[[ DOCUMENT SECTION open ]]

If not for the serious nature of the topic, it was a fun puzzle to solve.
The steps I took were:
- Figure out how many circles fit in each ring
- Calculate the positions for every circle
- Sort the positions to suit my needs
- Marry the positions to data
It turns out that once I established a) the number of circles in each ring and b) the size of those circles, I could figure out the rest with code.
Figure out how many circles fit in each ring
I needed to chart 538 circles, and the fastest way to figure out how many circles fit in each half-ring was to Google around for examples of how others had done it before. I quickly found this example created by Ashley J. Perks:
I simply counted the circles in her rings and adjusted them so they added up to my total. (I got additional inspiration from Herb Susmann's Observable chart of the U.S. Senate.)
Later, after publishing the first version of my story, I built a calculator that uses trial-and-error to fit a given number of circles into a set number of rings.
Once I had an array of the circles in each ring, like
[28,31,34,37,40,43,46,50,53,56,59,61], I was ready for the next step.
Calculating positions for every circle
I'm pretty sure this is the first time I've used cosine to solve a puzzle since the "real world" examples from high school trigonometry. The goal was to find the
y coordinates for each circle in each ring.
I could solve for
y with the radius of the ring and the angle of the resulting right triangle:
Getting the ring radius
The ring's radius can be gleaned from its "half circumference," which I knew: It's essentially the diameter of each circle placed next to each other with a gap in between, which I set to 1 pixel.
With this half circumference, I used the formula for the circumference of a circle (
c = 2πr) to calculate the first ring radius:
first ring radius = number of circles * (diameter of a circle + gap) / π
Getting the triangle's center angle
The angle of the entire semicircle is 180 degrees, or π radians. So to get the angle of the triangle (Θ), I divided π by one fewer than the number of circles I have (there's one fewer slices of the "pie" than there are circles), and multiplied that angle by the position of the circle on the ring — in the case of the first ring, numbers from 0 to 27.
Now it is easy to calculate
y relative to the center point of the rings: it's the first ring radius times the sine of the angle.
x, relative to the center of the rings, is the radius times the cosine of the angle. Since that formula actually calculates
x to the right of the center point, I invert it by multiplying it by
-1, because the X axis of the entire graphic begins at the leftmost edge of the graphic (more on that in a moment).
Getting 'em all
With this, I step through all of the rings in the array, extending the radius by the diameter of a circle plus the gap each time.
As I do, I store the angle, ring number, ring radius, relative
x, and relative
y for each position in an array of positions.
Sort the positions to suit my needs
As built so far, the order of positions is the first ring clockwise, then the second ring clockwise, and so on. So highlighting the first 50 circles looks like this:
But I wanted to show my data more like a "pie slice" (or bundt cake slice).
The fix was to sort the positions array first by their angles, in ascending order, and then — since some circles fall along the same angle — by ring number, in descending order.

[[ DOCUMENT SECTION closed ]]
[[ SUPPLIED INFORMATION open ]]

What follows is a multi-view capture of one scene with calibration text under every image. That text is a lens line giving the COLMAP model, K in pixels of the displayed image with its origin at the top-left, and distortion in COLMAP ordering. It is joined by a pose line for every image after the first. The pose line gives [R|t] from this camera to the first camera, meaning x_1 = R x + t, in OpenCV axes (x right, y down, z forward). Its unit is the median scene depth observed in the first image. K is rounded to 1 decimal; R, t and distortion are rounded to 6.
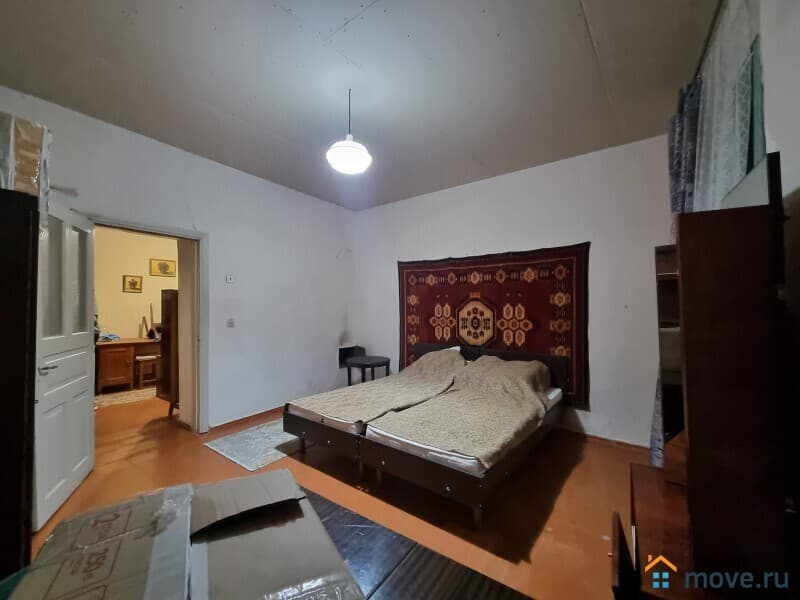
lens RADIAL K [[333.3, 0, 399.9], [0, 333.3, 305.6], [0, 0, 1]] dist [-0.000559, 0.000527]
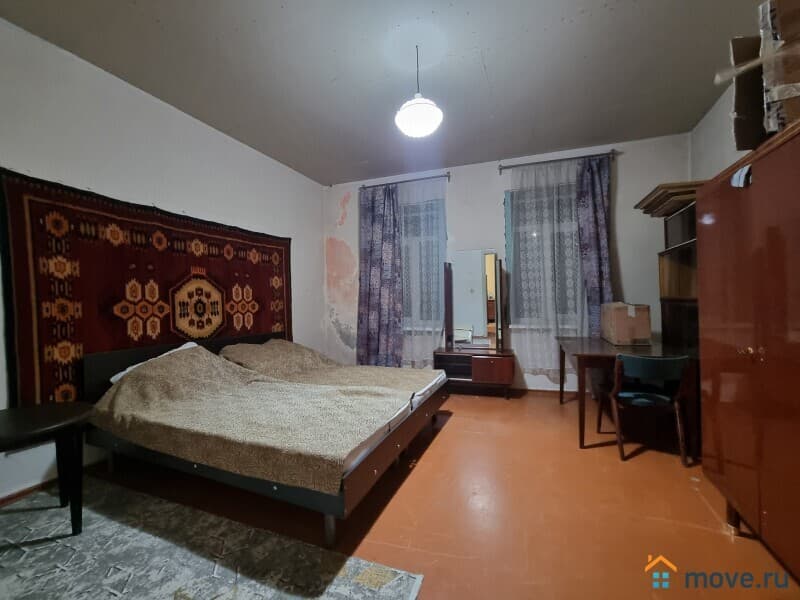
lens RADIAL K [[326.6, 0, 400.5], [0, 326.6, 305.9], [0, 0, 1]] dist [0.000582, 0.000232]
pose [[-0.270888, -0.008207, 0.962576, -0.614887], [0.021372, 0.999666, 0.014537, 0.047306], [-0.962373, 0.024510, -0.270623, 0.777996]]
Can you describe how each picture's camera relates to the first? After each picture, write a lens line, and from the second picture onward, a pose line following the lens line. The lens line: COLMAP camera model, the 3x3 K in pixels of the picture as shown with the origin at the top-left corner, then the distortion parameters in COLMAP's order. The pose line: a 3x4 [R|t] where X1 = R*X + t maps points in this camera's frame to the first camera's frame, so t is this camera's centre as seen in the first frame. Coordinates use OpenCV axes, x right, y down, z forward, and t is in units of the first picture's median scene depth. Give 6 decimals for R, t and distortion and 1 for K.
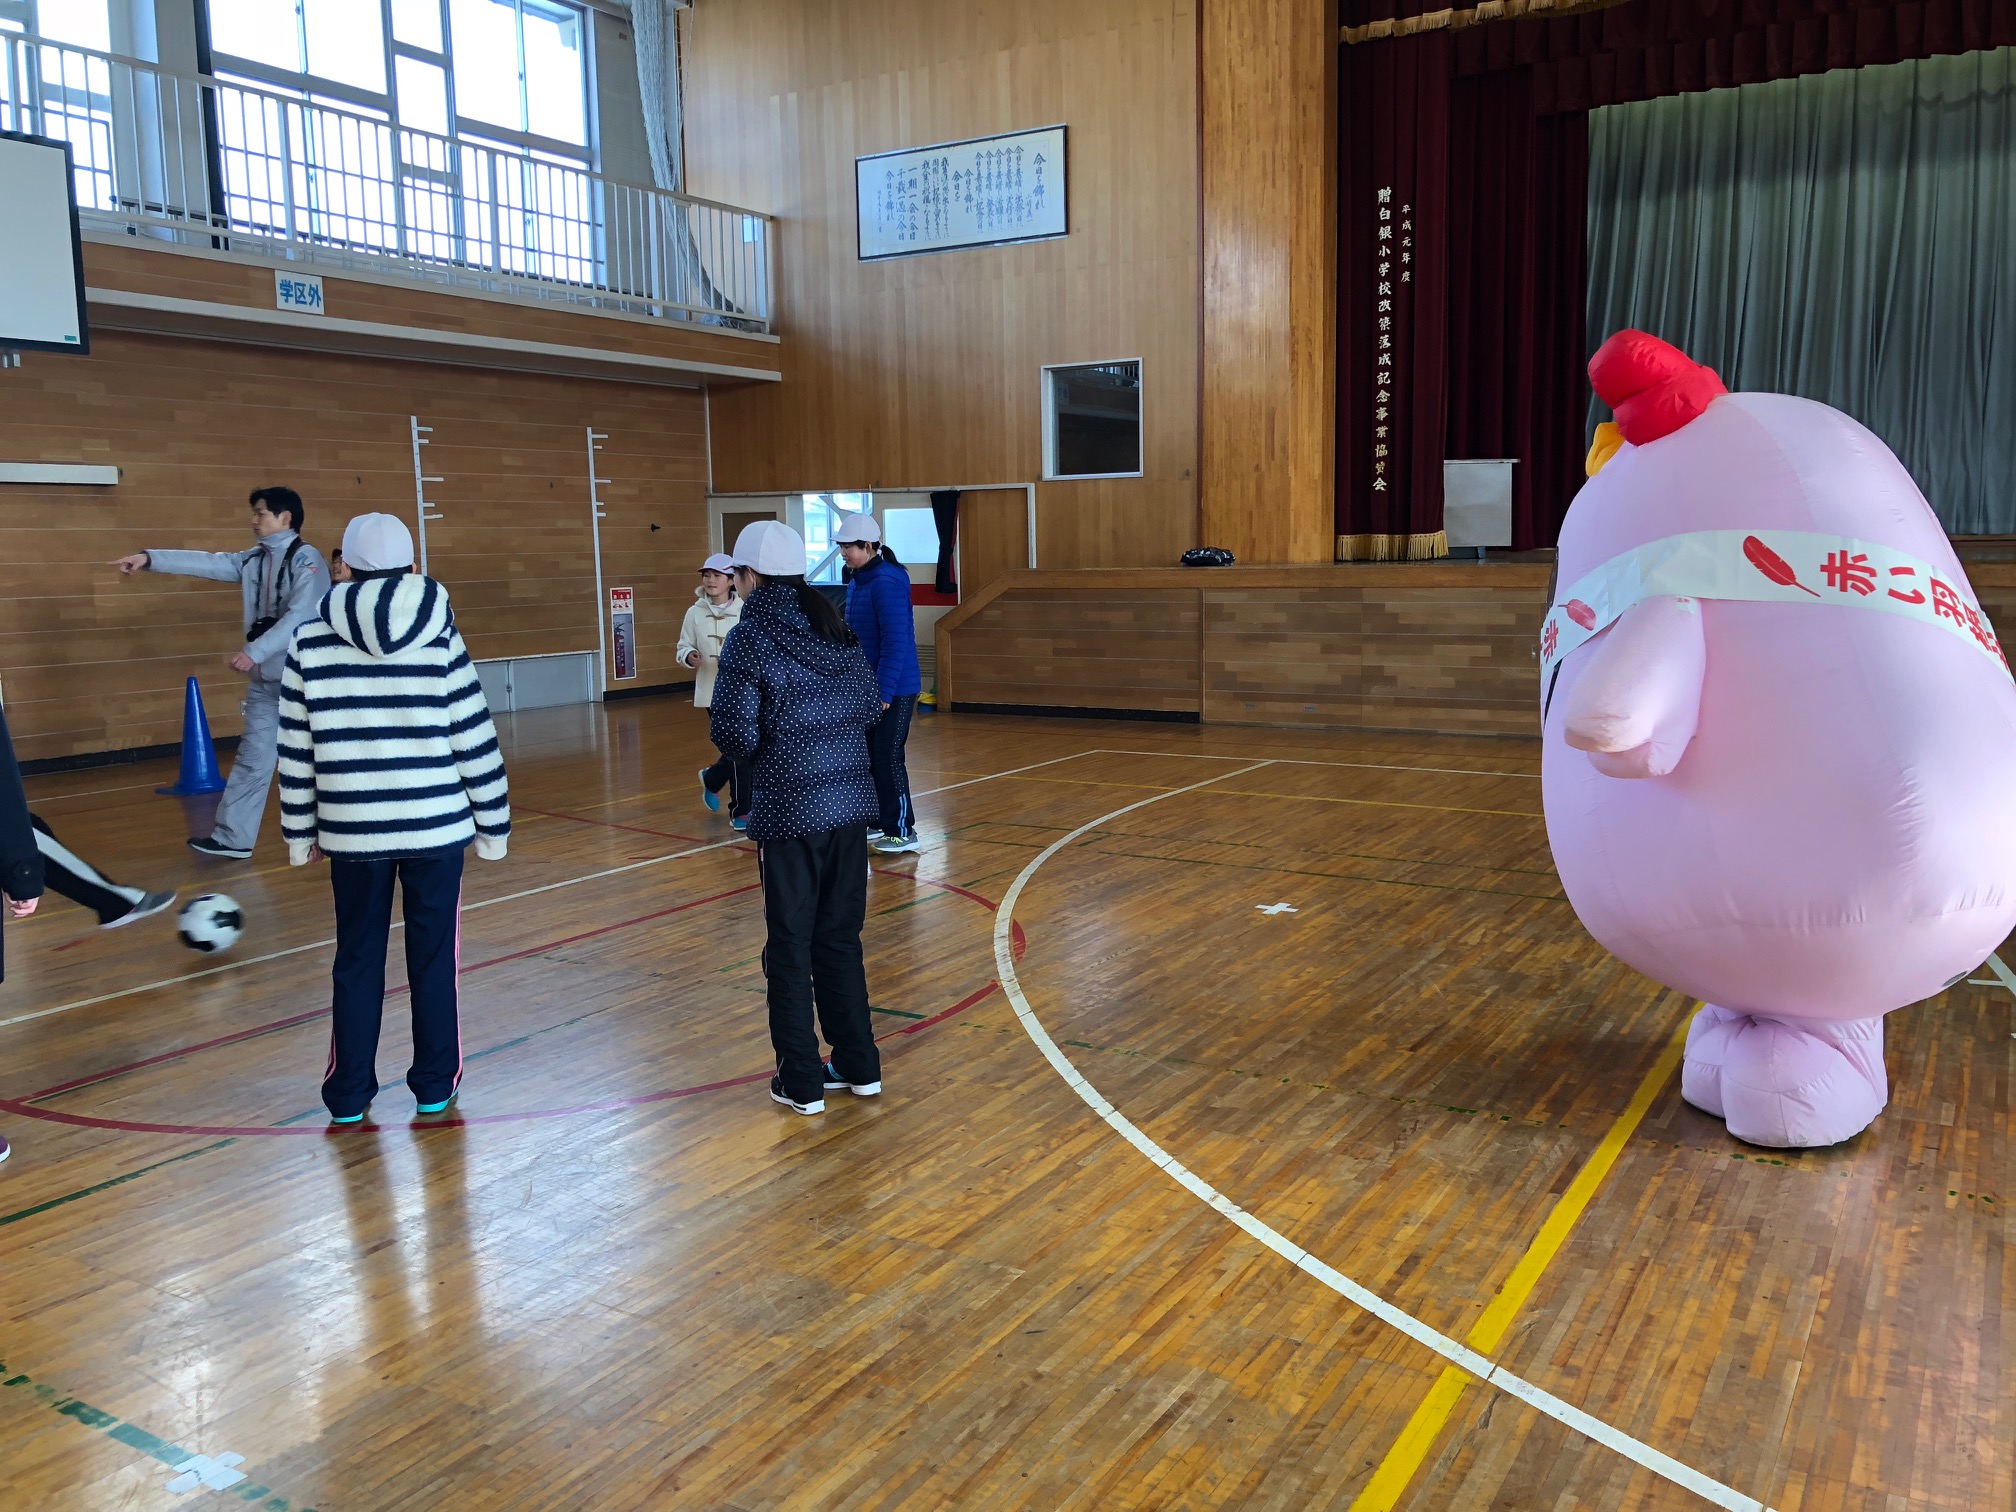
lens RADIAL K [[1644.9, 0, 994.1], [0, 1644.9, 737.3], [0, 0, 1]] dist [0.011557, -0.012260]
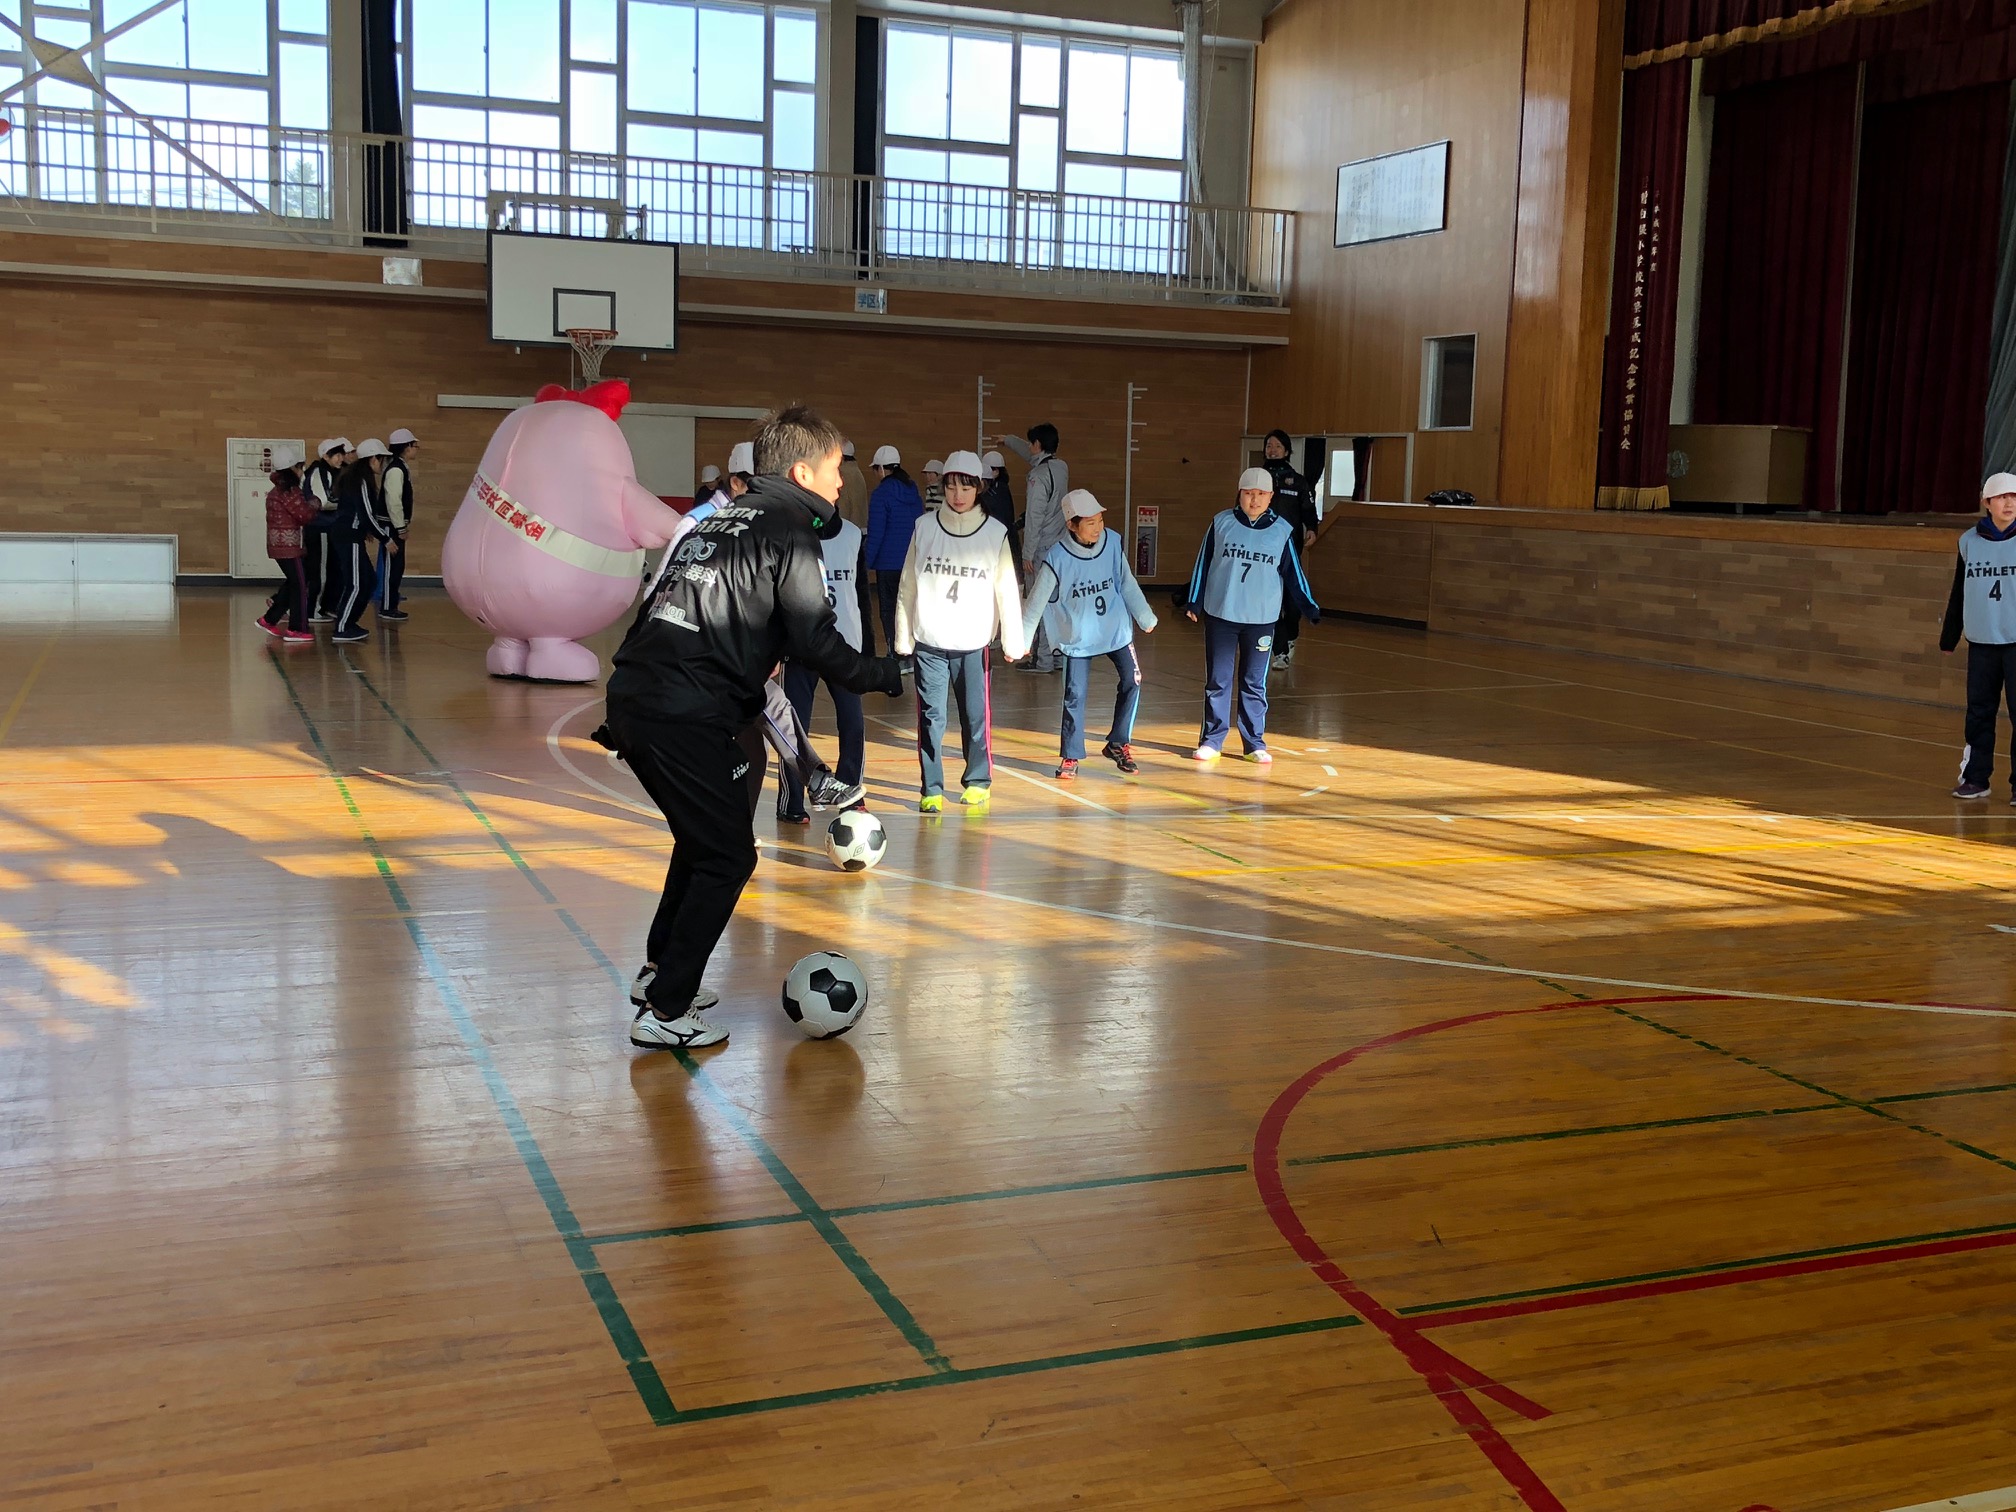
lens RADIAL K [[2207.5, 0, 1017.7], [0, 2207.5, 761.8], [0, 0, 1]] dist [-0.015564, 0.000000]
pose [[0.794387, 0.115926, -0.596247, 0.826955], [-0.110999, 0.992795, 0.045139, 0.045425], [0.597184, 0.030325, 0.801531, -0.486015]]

[[ SUPPLIED INFORMATION closed ]]

## EXERCISE
Please reproduce the circle-chart walkthrough verbatim, everything from "If not for the" down to "rest with code.". None of the data is needed here.

## ANSWER BELOW
If not for the serious nature of the topic, it was a fun puzzle to solve.
The steps I took were:
- Figure out how many circles fit in each ring
- Calculate the positions for every circle
- Sort the positions to suit my needs
- Marry the positions to data
It turns out that once I established a) the number of circles in each ring and b) the size of those circles, I could figure out the rest with code.